Technology is everchanging. It improves and adapts every day. With these technological advancements comes a new ability to more accurately and efficiently prosecute crimes with the use of forensics, facial recognition, and photo and video evidence. DNA from a crime scene that has been unidentifiable for years can now be analyzed and matched with more precision than ever before. But is DNA from that long ago still relevant? It depends on the crime. In New Jersey, certain crimes can be prosecuted for years after the offense or sometimes indefinitely depending on the statute of limitations. If you are facing criminal charges, contact a Bergen County criminal defense attorney for assistance.

What is a Statute of Limitations?

For criminal charges, a statute of limitations is a law determining the maximum amount of time that can pass after an event in which a person can begin legal proceedings. In simpler terms, it is the time constraint that a person must press charges or file a lawsuit or claim within. The length of the statute of limitations will vary depending on the type of crime that was committed, and some crimes may not have a limit at all.
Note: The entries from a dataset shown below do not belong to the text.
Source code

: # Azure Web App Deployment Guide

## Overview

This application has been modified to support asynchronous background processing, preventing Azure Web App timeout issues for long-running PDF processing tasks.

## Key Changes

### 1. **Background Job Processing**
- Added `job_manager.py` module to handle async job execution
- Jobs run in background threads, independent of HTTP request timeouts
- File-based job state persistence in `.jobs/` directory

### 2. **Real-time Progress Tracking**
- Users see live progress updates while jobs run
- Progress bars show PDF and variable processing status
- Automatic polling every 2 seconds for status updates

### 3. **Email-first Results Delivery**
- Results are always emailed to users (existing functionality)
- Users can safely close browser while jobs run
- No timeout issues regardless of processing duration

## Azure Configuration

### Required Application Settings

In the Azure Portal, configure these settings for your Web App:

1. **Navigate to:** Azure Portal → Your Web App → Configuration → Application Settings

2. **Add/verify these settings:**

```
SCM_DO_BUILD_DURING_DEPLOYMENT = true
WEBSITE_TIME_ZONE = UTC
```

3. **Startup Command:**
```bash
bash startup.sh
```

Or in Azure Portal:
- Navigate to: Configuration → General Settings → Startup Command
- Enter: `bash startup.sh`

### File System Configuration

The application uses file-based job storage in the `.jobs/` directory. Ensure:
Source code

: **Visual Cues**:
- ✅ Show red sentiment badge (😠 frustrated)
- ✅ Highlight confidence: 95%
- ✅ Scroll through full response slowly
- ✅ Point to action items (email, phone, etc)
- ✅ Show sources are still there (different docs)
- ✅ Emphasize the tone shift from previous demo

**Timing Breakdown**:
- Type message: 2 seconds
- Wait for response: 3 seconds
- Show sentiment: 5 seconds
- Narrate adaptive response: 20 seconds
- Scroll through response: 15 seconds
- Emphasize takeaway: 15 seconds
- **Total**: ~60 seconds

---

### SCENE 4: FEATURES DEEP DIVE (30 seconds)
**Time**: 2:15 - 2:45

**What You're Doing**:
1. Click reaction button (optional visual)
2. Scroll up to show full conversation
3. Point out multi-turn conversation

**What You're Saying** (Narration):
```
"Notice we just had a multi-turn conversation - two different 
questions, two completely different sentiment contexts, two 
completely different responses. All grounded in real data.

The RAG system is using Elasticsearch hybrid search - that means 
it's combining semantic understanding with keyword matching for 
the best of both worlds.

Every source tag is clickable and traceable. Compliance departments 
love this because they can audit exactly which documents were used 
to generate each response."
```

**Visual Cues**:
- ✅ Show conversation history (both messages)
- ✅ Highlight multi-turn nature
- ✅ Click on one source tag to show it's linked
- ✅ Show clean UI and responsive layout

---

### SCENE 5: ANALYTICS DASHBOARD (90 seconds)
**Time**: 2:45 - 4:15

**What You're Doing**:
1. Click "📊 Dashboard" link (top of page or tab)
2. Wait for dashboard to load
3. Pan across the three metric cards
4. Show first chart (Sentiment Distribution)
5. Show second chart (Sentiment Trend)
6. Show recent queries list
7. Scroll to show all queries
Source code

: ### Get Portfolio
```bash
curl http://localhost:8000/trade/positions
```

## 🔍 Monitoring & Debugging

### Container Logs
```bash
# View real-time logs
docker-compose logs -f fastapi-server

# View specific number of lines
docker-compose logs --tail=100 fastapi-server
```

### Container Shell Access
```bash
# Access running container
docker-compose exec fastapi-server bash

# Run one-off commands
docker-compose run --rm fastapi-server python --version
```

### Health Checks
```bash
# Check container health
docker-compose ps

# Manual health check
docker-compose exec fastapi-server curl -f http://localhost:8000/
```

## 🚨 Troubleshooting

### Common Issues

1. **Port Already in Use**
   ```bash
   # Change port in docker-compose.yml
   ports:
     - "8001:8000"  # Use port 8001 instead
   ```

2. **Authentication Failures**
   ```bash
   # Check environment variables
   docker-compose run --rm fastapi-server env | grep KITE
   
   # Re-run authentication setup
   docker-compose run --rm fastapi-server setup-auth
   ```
Disorderly persons offenses (New Jersey’s term for misdemeanors) will have a shorter prosecution window because they are usually less severe crimes. An indictable crime (New Jersey’s term for a felony) will have a much longer statute.

How Long Are the Statute of Limitations in New Jersey?

There is not one set statute of limitations, but a variety for each category of crime. In New Jersey, the standard statute of limitations include the following.

  • Disorderly persons offense or petty offense: 1 year
  • Official misconduct and/or bribery: 7 years
  • Murder: none
  • Manslaughter: none
  • Sexual assault: none
  • Terrorism crimes: none
  • Fleeing the scene of an accident: 1 year
  • DWI: 90 days
  • Refusing a breathalyzer: 90 days
  • Driving with a suspended license: 90 days
  • Any other crime: 5 years

There are exceptions to any rule, including statute of limitations. For example, if a person under the age of 18 commits sexual assault or endangers the life of a child, the statute of limitations is 5 years after they turn 18 years old.

The statute can also be tolled, meaning paused, if the defendant flees at any point or if the prosecution is pending.

Can a Lawyer Help if I’m Charged With a Crime Years Later?

Statutes of limitation and the law in general and be complex and confusing. With different tolling rules and varying situations being able to increase or decrease the time constraint for legal action it is important to acquire the services of an experienced attorney.

If the state tries to prosecute you when the statute of limitations has already passed your lawyer can use this fact as a defense. Hopefully, this will result in a trial dismissal. Unfortunately, statute laws are complicated and this argument is not foolproof. Having a skilled lawyer on your side will be instrumental in reducing or eliminating your charges.